Lesson 1 - Non-beginner discussion

If I have control of the room, I’ll try to. (Anyone that does can push record :wink: )

3 Likes

Ranger already does a gradual LR warm-up. So you should generally use Ranger+flat_cos or Adam+one_cycle.

5 Likes

@muellerzr Is it possible to record the questions asked as well? I’m watching through the video which is very helpful as is but I’m trying to interpret the question based on the answer you gave in the walkthrough! :sweat_smile:

1 Like

I wasn’t able to look it over, but it sounds like it didn’t pick up everyone else I take it. In the future I’ll use the built in zoom recording so that should be better. Apologies!

I’ve been working on reconstructing Hyperspectral Imagery from an RGB input using the NoGAN approach and for me switching to Ranger+OneCycle slashed the MRAE (Mean Relative Absolute Error) metric by half (~0.11 to ~ 0.0575. But this is just “one” instance, I haven’t used it anywhere else at this point.

3 Likes

That’s really cool. And now that I think about it, most of the benefit I got using Ranger + fit_one_cycle comes from the RAdam part, and less so the LookAhead optimizer. So I might try running only RAdam + fit_one_cycle and see if I can get a speedup!

Currently I’m running some FastGarden tests and it looks like Ranger + fit_flat_cos blows the one-cycle learning policy out of the water (by ~5-8%).

1 Like

Maybe a dumb question but, Currently both keras, pytorch and fastai reduces the learning rate after it hit the patience limit on a plateau right?

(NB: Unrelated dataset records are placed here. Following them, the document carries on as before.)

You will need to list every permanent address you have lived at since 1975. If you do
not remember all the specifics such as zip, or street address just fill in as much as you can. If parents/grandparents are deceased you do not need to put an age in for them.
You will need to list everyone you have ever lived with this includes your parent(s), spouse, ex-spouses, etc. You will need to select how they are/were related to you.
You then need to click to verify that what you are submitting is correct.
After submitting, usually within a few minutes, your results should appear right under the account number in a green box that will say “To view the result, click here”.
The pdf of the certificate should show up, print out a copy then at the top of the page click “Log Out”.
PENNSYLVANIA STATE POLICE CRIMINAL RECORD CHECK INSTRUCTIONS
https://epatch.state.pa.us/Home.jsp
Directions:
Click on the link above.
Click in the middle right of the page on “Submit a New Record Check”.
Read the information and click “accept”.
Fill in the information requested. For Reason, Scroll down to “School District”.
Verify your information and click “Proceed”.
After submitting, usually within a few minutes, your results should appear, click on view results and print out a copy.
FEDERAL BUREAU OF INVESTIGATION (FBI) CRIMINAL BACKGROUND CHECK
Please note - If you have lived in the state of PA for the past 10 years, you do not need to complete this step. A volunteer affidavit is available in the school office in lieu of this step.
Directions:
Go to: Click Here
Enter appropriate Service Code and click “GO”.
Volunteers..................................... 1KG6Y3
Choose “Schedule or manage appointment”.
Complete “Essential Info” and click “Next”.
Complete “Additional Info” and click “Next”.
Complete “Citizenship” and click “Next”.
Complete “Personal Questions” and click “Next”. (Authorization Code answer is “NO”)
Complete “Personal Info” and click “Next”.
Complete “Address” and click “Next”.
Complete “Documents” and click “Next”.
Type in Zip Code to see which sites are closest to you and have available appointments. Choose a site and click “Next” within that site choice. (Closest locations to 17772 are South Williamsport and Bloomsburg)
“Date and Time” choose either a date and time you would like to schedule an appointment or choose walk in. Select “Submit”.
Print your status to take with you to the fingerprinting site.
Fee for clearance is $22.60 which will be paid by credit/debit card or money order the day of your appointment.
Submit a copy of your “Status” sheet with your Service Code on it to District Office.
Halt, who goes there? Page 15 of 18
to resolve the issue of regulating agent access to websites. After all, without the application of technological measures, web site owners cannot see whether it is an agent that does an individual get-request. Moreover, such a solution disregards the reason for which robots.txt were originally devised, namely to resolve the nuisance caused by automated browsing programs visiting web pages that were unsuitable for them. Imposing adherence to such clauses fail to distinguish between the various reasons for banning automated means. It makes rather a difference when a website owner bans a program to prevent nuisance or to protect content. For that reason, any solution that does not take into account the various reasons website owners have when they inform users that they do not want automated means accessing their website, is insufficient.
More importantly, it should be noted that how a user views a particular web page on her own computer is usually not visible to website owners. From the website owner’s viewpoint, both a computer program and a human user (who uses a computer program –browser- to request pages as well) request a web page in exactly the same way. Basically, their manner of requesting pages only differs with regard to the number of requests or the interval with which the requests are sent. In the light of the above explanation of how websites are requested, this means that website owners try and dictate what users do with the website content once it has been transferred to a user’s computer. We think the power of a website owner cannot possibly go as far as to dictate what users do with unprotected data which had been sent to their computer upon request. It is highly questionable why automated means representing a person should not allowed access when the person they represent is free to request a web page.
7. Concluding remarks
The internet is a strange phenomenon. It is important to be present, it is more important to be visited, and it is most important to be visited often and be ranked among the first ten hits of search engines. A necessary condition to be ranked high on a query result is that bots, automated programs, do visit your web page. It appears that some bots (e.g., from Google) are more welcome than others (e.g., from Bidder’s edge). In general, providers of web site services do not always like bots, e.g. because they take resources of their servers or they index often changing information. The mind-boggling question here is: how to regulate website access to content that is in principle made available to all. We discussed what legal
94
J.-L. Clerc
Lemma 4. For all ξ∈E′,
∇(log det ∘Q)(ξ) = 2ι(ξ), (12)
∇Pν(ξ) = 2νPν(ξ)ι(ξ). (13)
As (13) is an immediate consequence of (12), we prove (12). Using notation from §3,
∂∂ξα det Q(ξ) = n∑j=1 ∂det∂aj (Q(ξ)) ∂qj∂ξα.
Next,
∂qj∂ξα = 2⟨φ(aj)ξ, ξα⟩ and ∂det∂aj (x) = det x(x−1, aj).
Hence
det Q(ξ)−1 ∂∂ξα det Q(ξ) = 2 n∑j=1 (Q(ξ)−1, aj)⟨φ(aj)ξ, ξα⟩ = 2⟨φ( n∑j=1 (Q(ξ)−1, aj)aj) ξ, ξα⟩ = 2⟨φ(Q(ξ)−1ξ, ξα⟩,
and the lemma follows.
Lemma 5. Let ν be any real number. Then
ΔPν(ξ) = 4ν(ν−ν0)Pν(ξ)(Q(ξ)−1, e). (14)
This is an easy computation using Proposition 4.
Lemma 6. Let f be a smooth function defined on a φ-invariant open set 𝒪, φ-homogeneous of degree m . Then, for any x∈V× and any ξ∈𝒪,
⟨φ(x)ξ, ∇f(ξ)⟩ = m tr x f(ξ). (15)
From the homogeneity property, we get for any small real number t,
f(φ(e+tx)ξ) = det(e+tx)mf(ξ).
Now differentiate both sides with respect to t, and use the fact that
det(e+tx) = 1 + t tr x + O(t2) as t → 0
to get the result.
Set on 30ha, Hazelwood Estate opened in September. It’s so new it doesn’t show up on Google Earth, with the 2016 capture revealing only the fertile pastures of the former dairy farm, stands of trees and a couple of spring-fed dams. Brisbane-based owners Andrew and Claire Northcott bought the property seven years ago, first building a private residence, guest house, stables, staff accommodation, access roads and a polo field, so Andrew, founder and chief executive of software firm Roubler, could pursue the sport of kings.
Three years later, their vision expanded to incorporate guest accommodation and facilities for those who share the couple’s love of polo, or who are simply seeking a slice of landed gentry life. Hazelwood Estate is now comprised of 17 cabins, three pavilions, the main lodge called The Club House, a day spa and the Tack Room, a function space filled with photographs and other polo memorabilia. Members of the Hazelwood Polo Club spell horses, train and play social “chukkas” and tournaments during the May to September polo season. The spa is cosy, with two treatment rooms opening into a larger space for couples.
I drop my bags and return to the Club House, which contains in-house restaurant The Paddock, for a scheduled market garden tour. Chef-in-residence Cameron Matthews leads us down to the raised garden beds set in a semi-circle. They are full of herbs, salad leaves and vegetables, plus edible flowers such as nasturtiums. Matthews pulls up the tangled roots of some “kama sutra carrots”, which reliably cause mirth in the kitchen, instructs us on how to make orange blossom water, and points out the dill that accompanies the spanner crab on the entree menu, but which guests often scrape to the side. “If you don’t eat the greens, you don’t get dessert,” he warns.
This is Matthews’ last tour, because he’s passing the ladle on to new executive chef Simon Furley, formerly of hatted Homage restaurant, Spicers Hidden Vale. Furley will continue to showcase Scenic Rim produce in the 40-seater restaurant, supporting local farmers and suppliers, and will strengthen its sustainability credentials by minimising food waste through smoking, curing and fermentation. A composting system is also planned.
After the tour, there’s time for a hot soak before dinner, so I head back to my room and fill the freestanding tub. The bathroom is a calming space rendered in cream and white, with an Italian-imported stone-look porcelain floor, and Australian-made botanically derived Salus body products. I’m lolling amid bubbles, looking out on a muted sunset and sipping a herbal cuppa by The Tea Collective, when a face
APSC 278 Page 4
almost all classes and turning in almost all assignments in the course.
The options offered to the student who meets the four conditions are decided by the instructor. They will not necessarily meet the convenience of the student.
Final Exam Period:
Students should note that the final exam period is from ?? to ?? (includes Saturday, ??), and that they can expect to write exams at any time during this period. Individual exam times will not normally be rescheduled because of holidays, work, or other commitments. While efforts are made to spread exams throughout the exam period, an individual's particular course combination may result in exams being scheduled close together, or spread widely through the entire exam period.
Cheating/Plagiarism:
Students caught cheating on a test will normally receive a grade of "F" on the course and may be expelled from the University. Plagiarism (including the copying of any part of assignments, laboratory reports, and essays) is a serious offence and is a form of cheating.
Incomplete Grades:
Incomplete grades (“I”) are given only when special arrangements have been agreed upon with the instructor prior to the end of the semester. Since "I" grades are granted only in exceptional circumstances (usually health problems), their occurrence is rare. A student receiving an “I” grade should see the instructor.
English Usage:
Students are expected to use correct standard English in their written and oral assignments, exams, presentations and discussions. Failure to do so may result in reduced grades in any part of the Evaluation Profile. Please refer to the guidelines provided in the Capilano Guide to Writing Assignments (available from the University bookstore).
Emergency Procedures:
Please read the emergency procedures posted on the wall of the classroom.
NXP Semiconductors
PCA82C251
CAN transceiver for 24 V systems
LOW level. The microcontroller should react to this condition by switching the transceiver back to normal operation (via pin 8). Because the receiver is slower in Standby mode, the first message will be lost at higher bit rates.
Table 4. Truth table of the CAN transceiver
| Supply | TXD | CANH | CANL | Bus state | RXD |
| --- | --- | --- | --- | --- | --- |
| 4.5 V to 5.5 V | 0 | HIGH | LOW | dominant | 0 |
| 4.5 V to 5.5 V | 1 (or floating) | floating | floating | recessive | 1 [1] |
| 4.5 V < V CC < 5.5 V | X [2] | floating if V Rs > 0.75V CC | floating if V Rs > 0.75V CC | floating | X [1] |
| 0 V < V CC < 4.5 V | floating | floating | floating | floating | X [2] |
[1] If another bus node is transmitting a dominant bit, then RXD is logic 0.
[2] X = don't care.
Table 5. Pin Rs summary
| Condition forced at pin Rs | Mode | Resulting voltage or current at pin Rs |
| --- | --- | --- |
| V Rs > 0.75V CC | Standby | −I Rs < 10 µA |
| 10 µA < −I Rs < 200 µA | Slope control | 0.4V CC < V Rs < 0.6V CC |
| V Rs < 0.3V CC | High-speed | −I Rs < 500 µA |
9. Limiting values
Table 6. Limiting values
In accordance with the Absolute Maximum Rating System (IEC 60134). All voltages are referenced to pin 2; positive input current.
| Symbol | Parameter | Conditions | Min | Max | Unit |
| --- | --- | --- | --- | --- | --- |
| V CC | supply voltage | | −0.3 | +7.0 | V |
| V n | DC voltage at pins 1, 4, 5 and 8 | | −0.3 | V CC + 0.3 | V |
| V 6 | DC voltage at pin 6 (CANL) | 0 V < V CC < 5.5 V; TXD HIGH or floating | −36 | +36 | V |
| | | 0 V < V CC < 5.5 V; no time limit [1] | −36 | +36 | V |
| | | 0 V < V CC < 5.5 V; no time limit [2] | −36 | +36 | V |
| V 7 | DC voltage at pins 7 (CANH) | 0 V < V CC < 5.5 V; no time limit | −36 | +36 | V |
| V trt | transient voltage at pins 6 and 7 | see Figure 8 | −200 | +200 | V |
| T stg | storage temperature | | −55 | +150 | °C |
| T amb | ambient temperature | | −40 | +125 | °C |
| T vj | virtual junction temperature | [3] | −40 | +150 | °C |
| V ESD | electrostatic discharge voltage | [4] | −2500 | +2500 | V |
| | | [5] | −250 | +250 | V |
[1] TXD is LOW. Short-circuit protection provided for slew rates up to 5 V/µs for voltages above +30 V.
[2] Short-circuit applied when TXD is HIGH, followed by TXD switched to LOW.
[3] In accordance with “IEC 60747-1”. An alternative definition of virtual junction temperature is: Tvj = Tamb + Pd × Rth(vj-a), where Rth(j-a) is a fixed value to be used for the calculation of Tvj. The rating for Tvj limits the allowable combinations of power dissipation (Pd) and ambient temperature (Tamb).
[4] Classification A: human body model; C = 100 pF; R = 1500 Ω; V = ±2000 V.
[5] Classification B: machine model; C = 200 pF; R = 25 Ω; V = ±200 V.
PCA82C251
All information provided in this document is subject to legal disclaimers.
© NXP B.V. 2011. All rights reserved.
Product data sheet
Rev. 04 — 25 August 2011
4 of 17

Why not rollback into the last best state, reduce the lr and continue instead of just reducing the lr and continuing further?

2 Likes

Not quite. If you look at how the source code for these functions work, you’re passing in a % to work off of. For instance with flat_cos, we reduce after 75% of the batches. This is also in fit_one_cycle:

def fit_one_cycle(self:Learner, n_epoch, lr_max=None, div=25., div_final=1e5, pct_start=0.25 <- HERE, wd=None,
                  moms=None, cbs=None, reset_opt=False):
def fit_flat_cos(self:Learner, n_epoch, lr=None, div_final=1e5, pct_start=0.75 <- HERE, wd=None,
                 cbs=None, reset_opt=False):
3 Likes

Ok I got that, but I was talking about the ReduceLROnPlateau callback. :sweat_smile:

2 Likes

Ah shoot my bad :slight_smile: In that case I don’t know but I am anticipating the answer too :slight_smile:

1 Like

Why not rollback into the last best state, reduce the lr and continue

I am by no means an expert on any of this, but I can take a guess. Sometimes, the extra training beyond the “plateau” is useful for deep models, even though this training would go into the “overfitting” regime by classical machine learning standards. Empirically, there is a second descent phase of training in deep learning:

This is Figure 2 from the paper about “Deep Double Descent” (arXiv: 1912.02292), which does a great job of explaining these concepts (and much more) in detail. Relevant to our discussion is this result: training beyond the plateau causes the validation/test error to rise, and then miraculously fall again. In other words, extraneous training can undo overfitting! (The same can be accomplished by using larger models.)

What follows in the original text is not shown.